The mother of two says on the site that her biggest regret is “not starting the breeding process earlier. I think I’d have a few more.” She recalls the time that “I locked my son in our car when he was 2 outside of a Chinese food restaurant and could not get him out for an hour and had to make funny faces and noises all the while wanting to scream and cry.”
Shipman, who is married to Jay Carney, now an aide to Vice President Joe Biden, also reveals: “I told my current husband I’d be happy to use the wedding ring from my first marriage. I’m not sentimental. He said no.”
Shipman and BBC’s Katty Kay launched their page to promote their new book, “Womenomics.” “We are looking to start a conversation,” Shipman said, “and in this new Internet world, you really have to branch out and put your tentacles in a million different places. What True/Slant offers is a different audience than the ‘Good Morning America’ audience.”
Despite its name, True/Slant has no obvious slant, with contributors from the left and right. They range from Rolling Stone’s Matt Taibbi to Reason editor-in-chief Matt Welch to former New York Times business writer Claudia Deutsch, who confesses to “an all-consuming hatred for banks that is, I know, irrational.” (Try saying that in the Times!) Denise Restauri writes “Tween Girl Confidential” and, her profile notes, is married to Dvorkin.
The result is an eclectic, sometimes scattershot mix that explores culture as much as politics. Some recent headlines: “Dear Roland Burris: Stop Embarrassing Black People.” “What Obama Should and Shouldn’t Say to the Muslim World.” “Is Single Motherhood (By Choice) Selfish?” “What’s the Dopiest Gimmick in Rock?” With virtually no promotion, True/Slant drew more than 250,000 unique visitors last month, according to Google Analytics.
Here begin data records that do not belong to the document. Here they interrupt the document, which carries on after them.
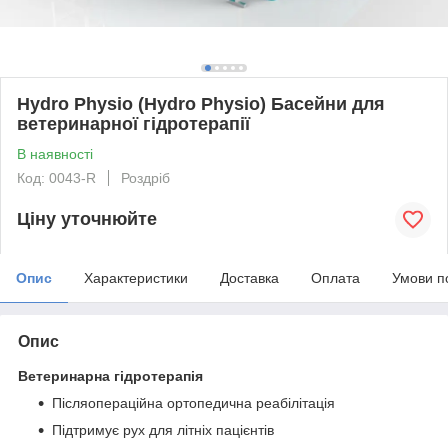
Hydro Physio (Hydro Physio) Басейни для
ветеринарної гідротерапії
В наявності
Код: 0043-R
Роздріб
Ціну уточнюйте
Опис
Характеристики
Доставка
Оплата
Умови п
Опис
Ветеринарна гідротерапія
Післяопераційна ортопедична реабілітація
Підтримує рух для літніх пацієнтів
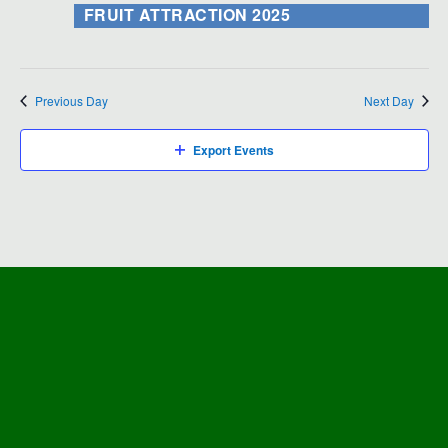
FRUIT ATTRACTION 2025
Previous Day
Next Day
Export Events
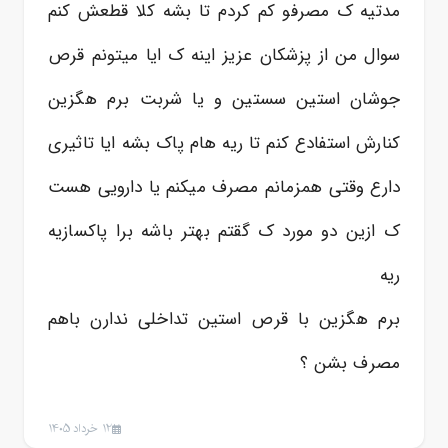
مدتیه ک مصرفو کم کردم تا بشه کلا قطعش کنم
سوال من از پزشکان عزیز اینه ک ایا میتونم قرص
جوشان استین سستین و یا شربت برم هگزین
کنارش استفادع کنم تا ریه هام پاک بشه ایا تاثیری
دارع وقتی همزمانم مصرف میکنم یا دارویی هست
ک ازین دو مورد ک گقتم بهتر باشه برا پاکسازیه
ریه
برم هگزین با قرص استین تداخلی ندارن باهم
مصرف بشن ؟
12 خرداد 1405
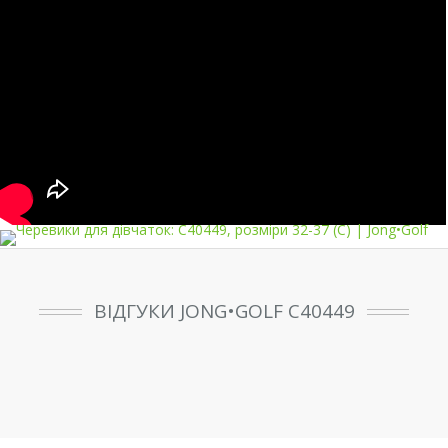
ВІДГУКИ JONG•GOLF C40449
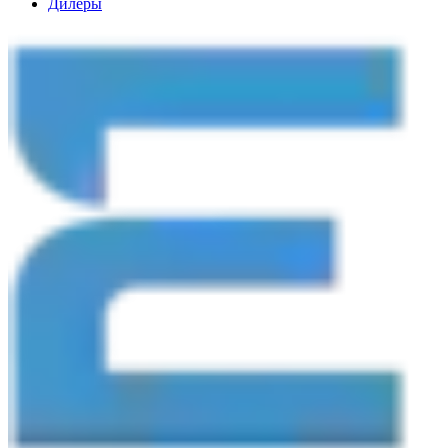
Дилеры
It is tiny — run by six people from an office in Manhattan’s SoHo district — and could turn out to be a flash in the digital pan.
With newspapers and magazines laying off and shutting down, journalists are increasingly turning to the Web to promote themselves and their niche. Rather than toil for a single corporation, some are doing a little of everything: blogging, book-writing, TV-guesting and Twittering. That means sites such as True/Slant will spread like viruses, mutating into different forms.
For traditional journalists, the unaccustomed freedom is both liberating and daunting.
“Nobody assigns me stories,” O’Brien said. “I post stuff and nobody edits me. If you say something wrong, you will hear about it in 10 seconds flat.”